Contestualmente le donne, per liberarsi dall’asservimento economico
del lavoro domestico al servizio dell’istituzione famiglia, hanno cercato
il lavoro remunerato. Sono entrate nel mercato del lavoro sommando il lavoro
produttivo al lavoro riproduttivo, dove, però, anziché trovare
la conquista della libertà di scelta e l’indipendenza della propria
soggettività, hanno trovato il conflitto di classe e il conflitto
di genere.
Che la rivoluzione sessuale fosse necessaria lo attesta un’inchiesta
Doxa del 1973 da cui emerge che “più del 45% riteneva imperdonabile
l’infedeltà femminile mentre meno del 19% giudicava allo stesso
modo quella maschile, nel 1977 ben il 58% delle mogli intervistate dichiarava
di avere rapporti extraconiugali; egualmente il desiderio di trovare marito,
che nel 1962 era l’aspirazione dell’82% delle donne, scendeva nel 1973
a meno del 29%” e nello stesso tempo “una persona su dieci non aveva mai
avuto rapporti sessuali, le donne sopra i cinquant’anni non ne avevano
quasi più, mentre i loro maschi si accoppiavano con ragazze o con
prostitute e l’orgasmo femminile era ancora tutto da conquistare” (p. 70).
Il materiale infiammabile era tale che, con la scoperta e la
rivendicazione dell’orgasmo clitorideo rispetto a quello vaginale
e con la possibilità di separare il piacere femminile dall’atto
riproduttivo, inevitabilmente il conflitto divenne incandescente, “politicizzando”
il coito.
Questo per le rose. Per il pane le rivendicazioni erano altrettanto
radicali, rese possibili dal protagonismo delle giovani operaie e stendesse
che metteva in discussione la specifica divisione del lavoro del modo di
produzione capitalistico, imputando ai compagni maschi di non vedere la
portata dell’emarginazione della donna, funzionale ai rapporti di dominio
su cui si fonda il sistema sociale: non solo la riduzione dell’orario
di lavoro per rendere possibile anche agli uomini di occuparsi della casa
e dei figli, la depenalizzazione e la gratuità dell’aborto e della
sterilizzazione, l’autogestione del corpo, l’accesso gratuito all’asilo
nido e il salario domestico, ma anche, peculiarità di “Lotta femminista”,
un’indennità per la donna costretta ad abortire, in quanto “restare
incinta è un incidente sul lavoro. Fare l’amore, infatti, è
un prolungamento notturno del lavoro domestico a cui siamo costrette
senza nessun dispositivo di sicurezza adeguato”.
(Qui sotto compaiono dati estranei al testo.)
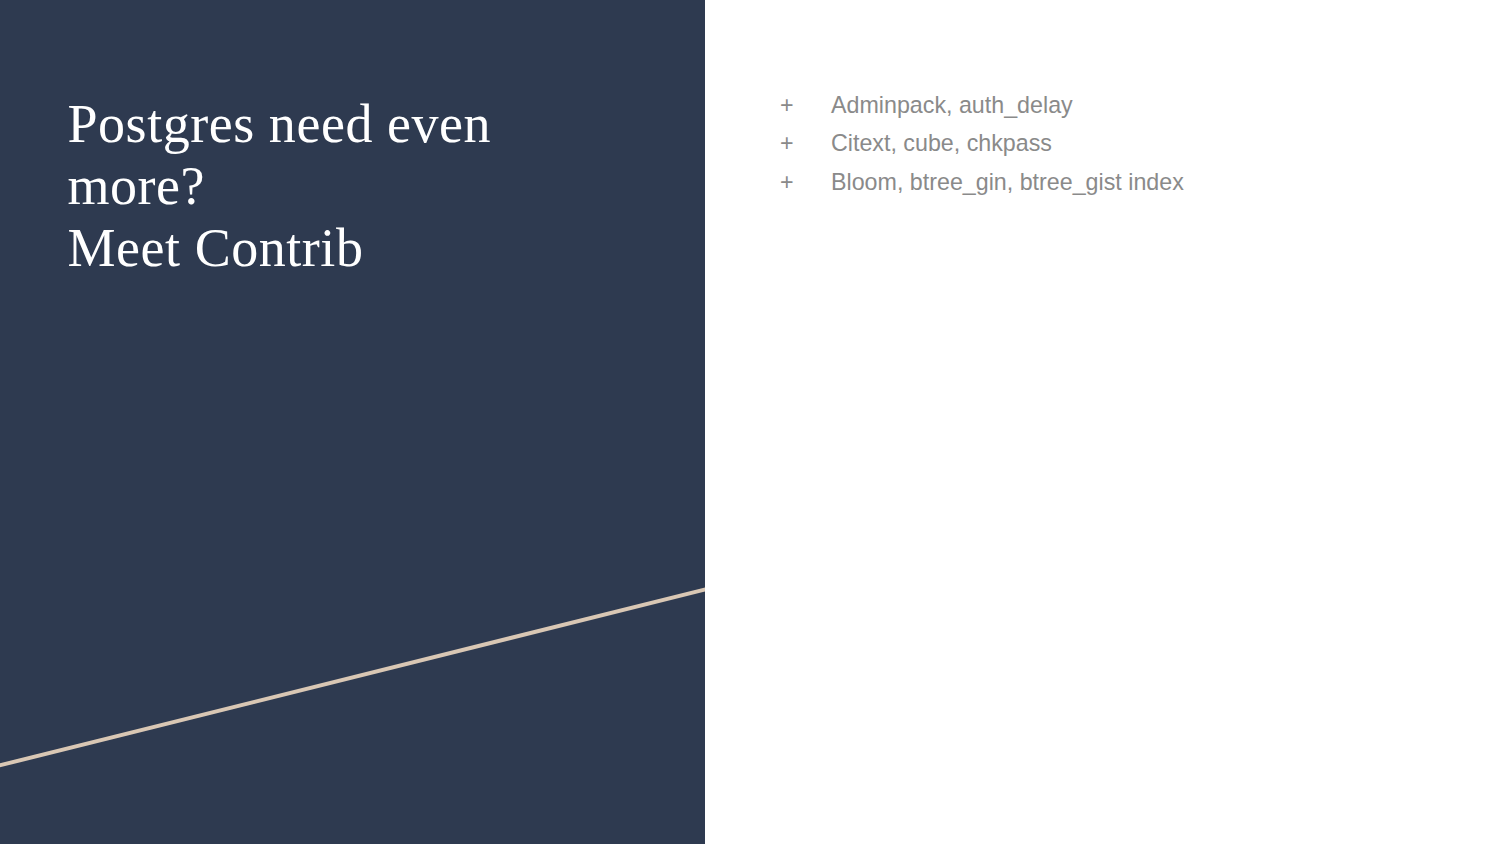Postgres need even more?
Meet Contrib
+Adminpack, auth_delay
+Citext, cube, chkpass
+Bloom, btree_gin, btree_gist index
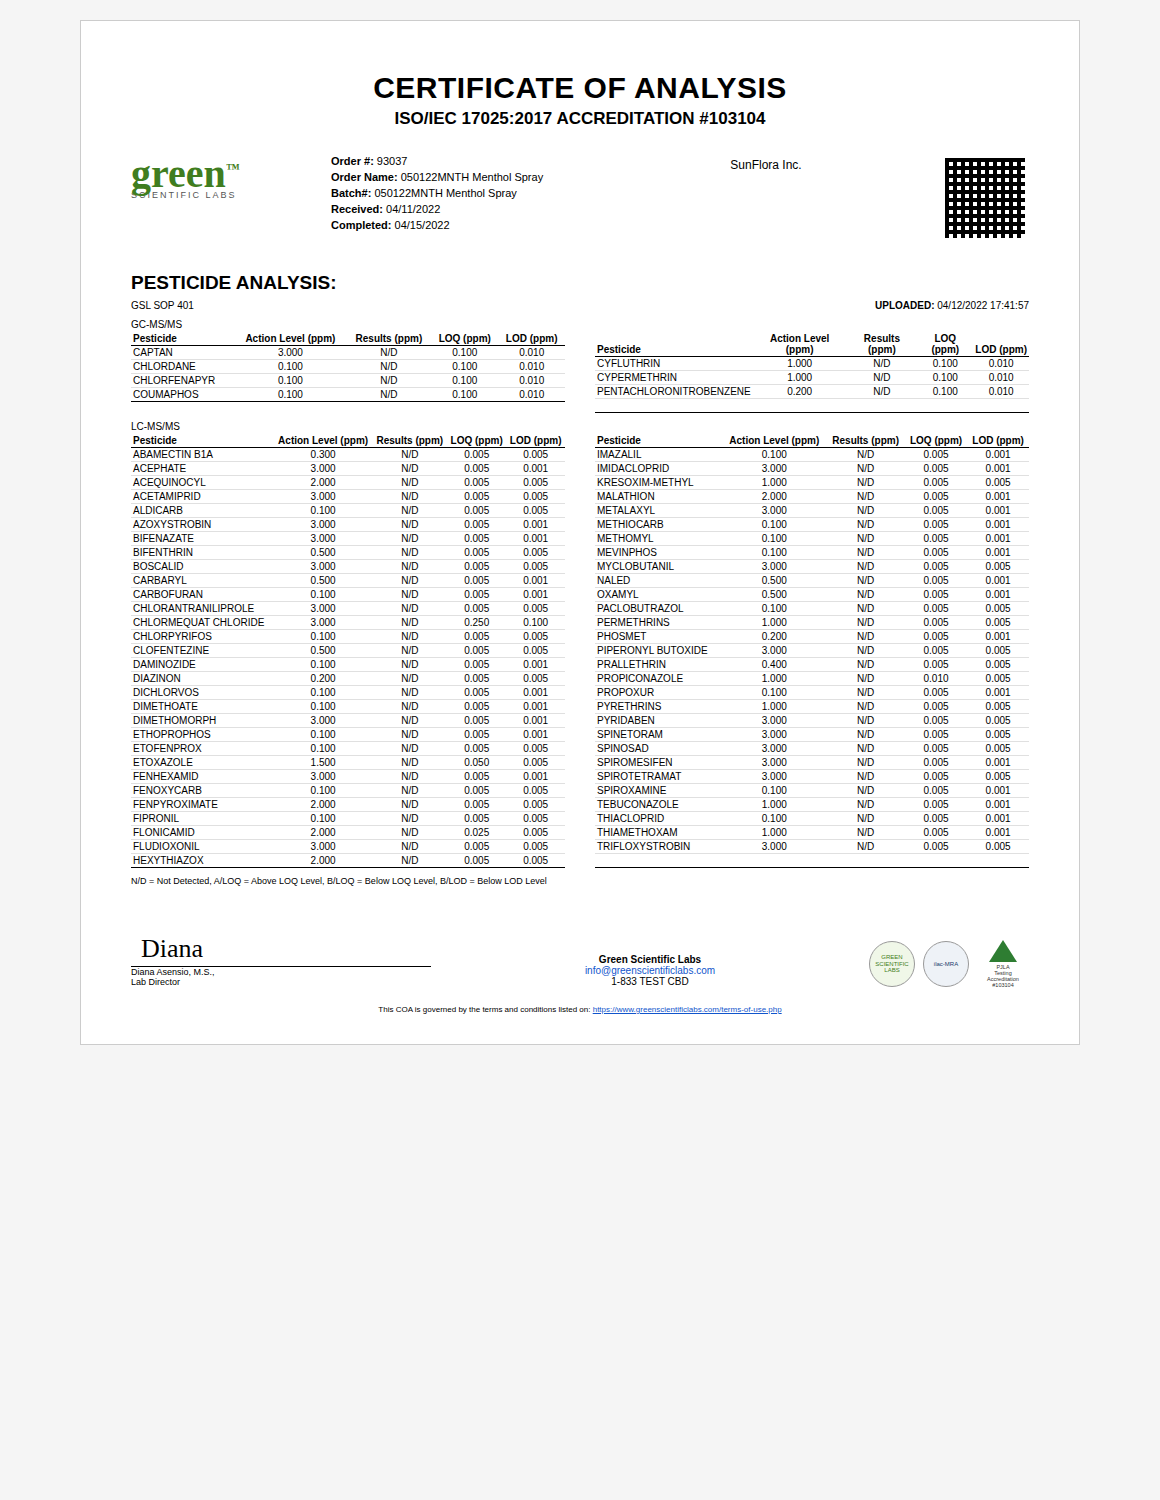CERTIFICATE OF ANALYSIS
ISO/IEC 17025:2017 ACCREDITATION #103104
green™
Scientific Labs
Order #: 93037
Order Name: 050122MNTH Menthol Spray
Batch#: 050122MNTH Menthol Spray
Received: 04/11/2022
Completed: 04/15/2022
SunFlora Inc.
PESTICIDE ANALYSIS:
GSL SOP 401
UPLOADED: 04/12/2022 17:41:57
GC-MS/MS
| Pesticide | Action Level (ppm) | Results (ppm) | LOQ (ppm) | LOD (ppm) |
| --- | --- | --- | --- | --- |
| CAPTAN | 3.000 | N/D | 0.100 | 0.010 |
| CHLORDANE | 0.100 | N/D | 0.100 | 0.010 |
| CHLORFENAPYR | 0.100 | N/D | 0.100 | 0.010 |
| COUMAPHOS | 0.100 | N/D | 0.100 | 0.010 |
| Pesticide | Action Level (ppm) | Results (ppm) | LOQ (ppm) | LOD (ppm) |
| --- | --- | --- | --- | --- |
| CYFLUTHRIN | 1.000 | N/D | 0.100 | 0.010 |
| CYPERMETHRIN | 1.000 | N/D | 0.100 | 0.010 |
| PENTACHLORONITROBENZENE | 0.200 | N/D | 0.100 | 0.010 |
LC-MS/MS
| Pesticide | Action Level (ppm) | Results (ppm) | LOQ (ppm) | LOD (ppm) |
| --- | --- | --- | --- | --- |
| ABAMECTIN B1A | 0.300 | N/D | 0.005 | 0.005 |
| ACEPHATE | 3.000 | N/D | 0.005 | 0.001 |
| ACEQUINOCYL | 2.000 | N/D | 0.005 | 0.005 |
| ACETAMIPRID | 3.000 | N/D | 0.005 | 0.005 |
| ALDICARB | 0.100 | N/D | 0.005 | 0.005 |
| AZOXYSTROBIN | 3.000 | N/D | 0.005 | 0.001 |
| BIFENAZATE | 3.000 | N/D | 0.005 | 0.001 |
| BIFENTHRIN | 0.500 | N/D | 0.005 | 0.005 |
| BOSCALID | 3.000 | N/D | 0.005 | 0.005 |
| CARBARYL | 0.500 | N/D | 0.005 | 0.001 |
| CARBOFURAN | 0.100 | N/D | 0.005 | 0.001 |
| CHLORANTRANILIPROLE | 3.000 | N/D | 0.005 | 0.005 |
| CHLORMEQUAT CHLORIDE | 3.000 | N/D | 0.250 | 0.100 |
| CHLORPYRIFOS | 0.100 | N/D | 0.005 | 0.005 |
| CLOFENTEZINE | 0.500 | N/D | 0.005 | 0.005 |
| DAMINOZIDE | 0.100 | N/D | 0.005 | 0.001 |
| DIAZINON | 0.200 | N/D | 0.005 | 0.005 |
| DICHLORVOS | 0.100 | N/D | 0.005 | 0.001 |
| DIMETHOATE | 0.100 | N/D | 0.005 | 0.001 |
| DIMETHOMORPH | 3.000 | N/D | 0.005 | 0.001 |
| ETHOPROPHOS | 0.100 | N/D | 0.005 | 0.001 |
| ETOFENPROX | 0.100 | N/D | 0.005 | 0.005 |
| ETOXAZOLE | 1.500 | N/D | 0.050 | 0.005 |
| FENHEXAMID | 3.000 | N/D | 0.005 | 0.001 |
| FENOXYCARB | 0.100 | N/D | 0.005 | 0.005 |
| FENPYROXIMATE | 2.000 | N/D | 0.005 | 0.005 |
| FIPRONIL | 0.100 | N/D | 0.005 | 0.005 |
| FLONICAMID | 2.000 | N/D | 0.025 | 0.005 |
| FLUDIOXONIL | 3.000 | N/D | 0.005 | 0.005 |
| HEXYTHIAZOX | 2.000 | N/D | 0.005 | 0.005 |
| Pesticide | Action Level (ppm) | Results (ppm) | LOQ (ppm) | LOD (ppm) |
| --- | --- | --- | --- | --- |
| IMAZALIL | 0.100 | N/D | 0.005 | 0.001 |
| IMIDACLOPRID | 3.000 | N/D | 0.005 | 0.001 |
| KRESOXIM-METHYL | 1.000 | N/D | 0.005 | 0.005 |
| MALATHION | 2.000 | N/D | 0.005 | 0.001 |
| METALAXYL | 3.000 | N/D | 0.005 | 0.001 |
| METHIOCARB | 0.100 | N/D | 0.005 | 0.001 |
| METHOMYL | 0.100 | N/D | 0.005 | 0.001 |
| MEVINPHOS | 0.100 | N/D | 0.005 | 0.001 |
| MYCLOBUTANIL | 3.000 | N/D | 0.005 | 0.005 |
| NALED | 0.500 | N/D | 0.005 | 0.001 |
| OXAMYL | 0.500 | N/D | 0.005 | 0.001 |
| PACLOBUTRAZOL | 0.100 | N/D | 0.005 | 0.005 |
| PERMETHRINS | 1.000 | N/D | 0.005 | 0.005 |
| PHOSMET | 0.200 | N/D | 0.005 | 0.001 |
| PIPERONYL BUTOXIDE | 3.000 | N/D | 0.005 | 0.005 |
| PRALLETHRIN | 0.400 | N/D | 0.005 | 0.005 |
| PROPICONAZOLE | 1.000 | N/D | 0.010 | 0.005 |
| PROPOXUR | 0.100 | N/D | 0.005 | 0.001 |
| PYRETHRINS | 1.000 | N/D | 0.005 | 0.005 |
| PYRIDABEN | 3.000 | N/D | 0.005 | 0.005 |
| SPINETORAM | 3.000 | N/D | 0.005 | 0.005 |
| SPINOSAD | 3.000 | N/D | 0.005 | 0.005 |
| SPIROMESIFEN | 3.000 | N/D | 0.005 | 0.001 |
| SPIROTETRAMAT | 3.000 | N/D | 0.005 | 0.005 |
| SPIROXAMINE | 0.100 | N/D | 0.005 | 0.001 |
| TEBUCONAZOLE | 1.000 | N/D | 0.005 | 0.001 |
| THIACLOPRID | 0.100 | N/D | 0.005 | 0.001 |
| THIAMETHOXAM | 1.000 | N/D | 0.005 | 0.001 |
| TRIFLOXYSTROBIN | 3.000 | N/D | 0.005 | 0.005 |
N/D = Not Detected, A/LOQ = Above LOQ Level, B/LOQ = Below LOQ Level, B/LOD = Below LOD Level
Diana
Diana Asensio, M.S.,
Lab Director
Green Scientific Labs
info@greenscientificlabs.com
1-833 TEST CBD
GREEN
SCIENTIFIC
LABS
ilac-MRA
PJLA
Testing
Accreditation #103104
This COA is governed by the terms and conditions listed on: https://www.greenscientificlabs.com/terms-of-use.php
In questo contesto emerge l’originale elaborazione teorica di Carla
Lonzi che, diffidente verso la contestazione giovanile e la rivoluzione
sessuale, afferma: “Contraccettivi, aborto, sterilizzazione, rivelano un’incongruenza
del mondo patriarcale che, invece di porre in discussione il modello
sessuale procreativo come modello “naturale”, lo riconferma mobilitando
una serie di misure che rendono l’atto procreativo non-procreativo”.
Le carenze e l’immaturità teorica della nuova sinistra hanno
impedito che questa impostazione attraversasse proficuamente lo scenario
sociale dispiegando il suo potenziale di trasformazione politica. Tuttavia
se oggi un’artista o una manager può liberamente dire di essere
lesbica è anche grazie alle lotte e alla militanza di tante femministe.
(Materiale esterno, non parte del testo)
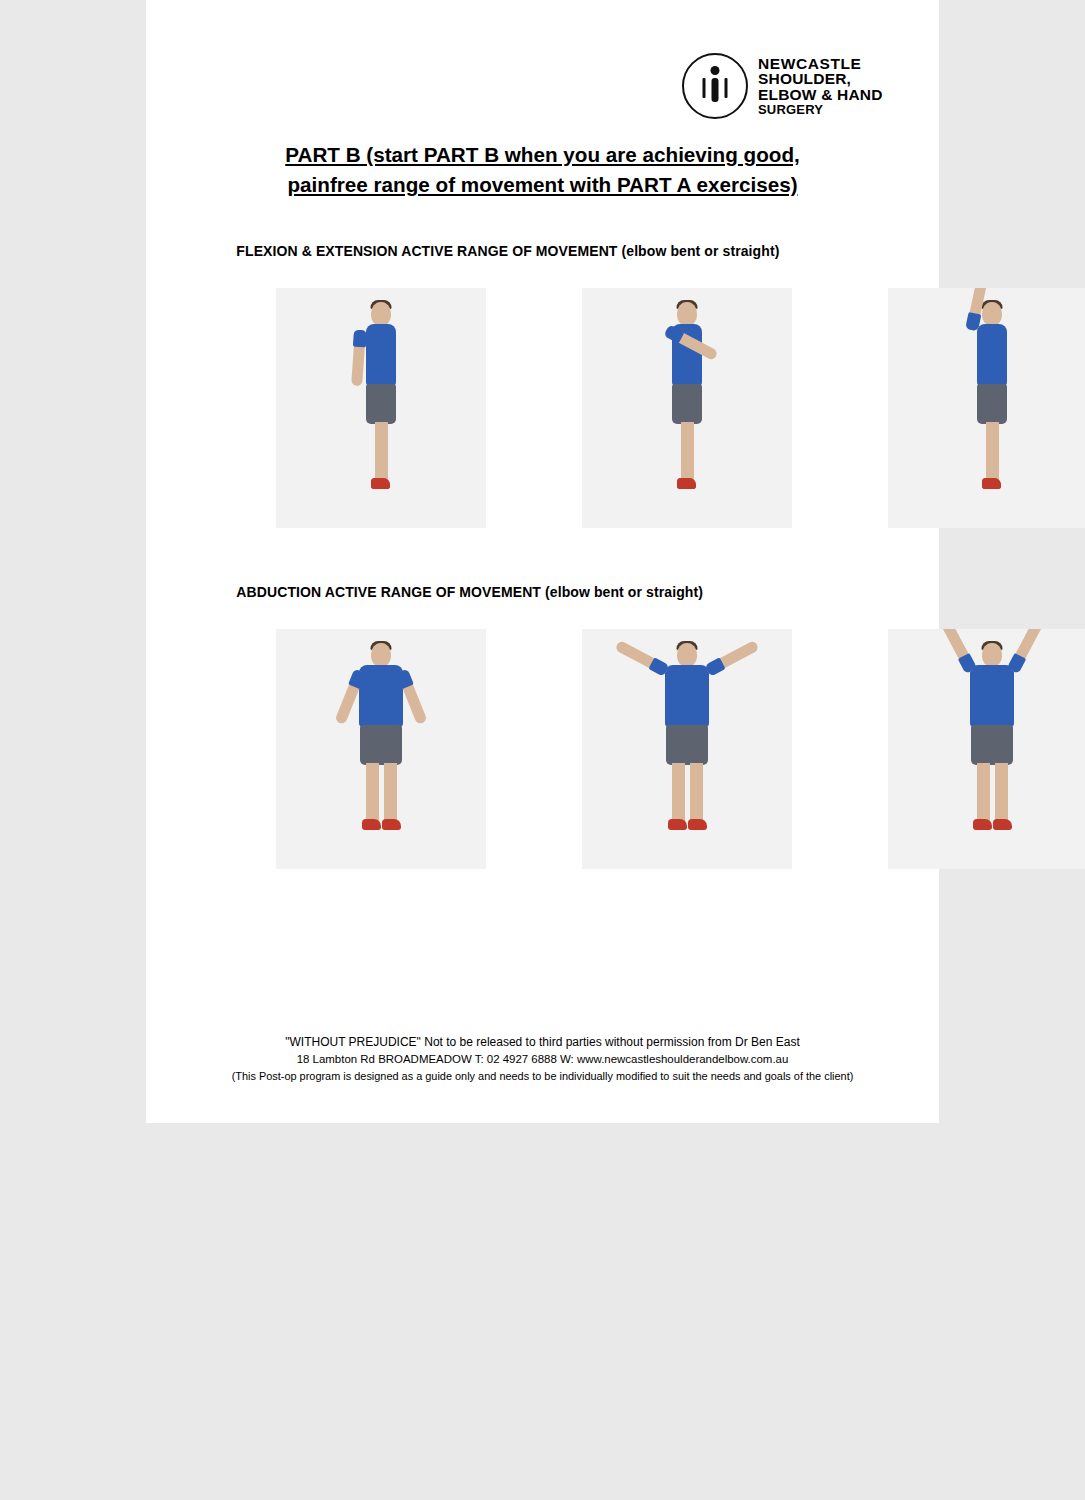NEWCASTLE
SHOULDER,
ELBOW & HAND
SURGERY
PART B (start PART B when you are achieving good, painfree range of movement with PART A exercises)
FLEXION & EXTENSION ACTIVE RANGE OF MOVEMENT (elbow bent or straight)
ABDUCTION ACTIVE RANGE OF MOVEMENT (elbow bent or straight)
"WITHOUT PREJUDICE" Not to be released to third parties without permission from Dr Ben East
18 Lambton Rd BROADMEADOW T: 02 4927 6888 W: www.newcastleshoulderandelbow.com.au
(This Post-op program is designed as a guide only and needs to be individually modified to suit the needs and goals of the client)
Non si deve dimenticare che il loro orizzonte era più ampio
e merito del libro è di ricordalo oggi, storiograficamente
e politicamente. Dopo gli esiti degli ultimi referendum è necessario
tornare a riflettere su quegli anni perché sorge il dubbio che realmente
in molte donne normali ci sia stata ricezione di “discorsi basati sul concetto
di libertà e dignità” e che il lascito della rivoluzione
femminista, messosi “in moto nella testa di chi non vi aveva preso parte
o vi aveva giocato un ruolo marginale” (p.218), sia stato destinato a permanere
e ad agire nei rapporti sociali.
E’ vero che l’autore è venuto meno all’ingiunzione di
Carla Lonzi, ma storiograficamente l’ha fatto con dignità,
ubbidendo a quella di Engels: “Il primo antagonismo di classe che fa la
sua apparizione nella storia coincide con lo sviluppo dell’antagonismo
tra uomo e donna in un regime monogamico, e la prima oppressione di classe
con l’oppressione del sesso femminile da parte di quello maschile”. Non
si può rovesciare l’una senza l’altra: un compito difficile sia
per il nuovo movimento operaio che per le femministe, ma non è escluso
che, contrariamente a quanto possa apparire, si siano create le condizioni
perché oggi possa essere intrapreso con esiti migliori rispetto
a quelli di 25 anni fa. Si può giungere a questa conclusione tenendo
presenti i contenuti radicali rispecchiati dalle modalità
narrative adottate, che aiutano a cogliere l’intenzionalità ermeneutica
dell’autore e rendono il libro consigliabile come sussidiario per una auspicabile
“scuola dell’obbligo di fenminismo”, sia per il genere femminile
che per quello maschile, nonché come testo per corsi universitari,
magari interdipartimentali.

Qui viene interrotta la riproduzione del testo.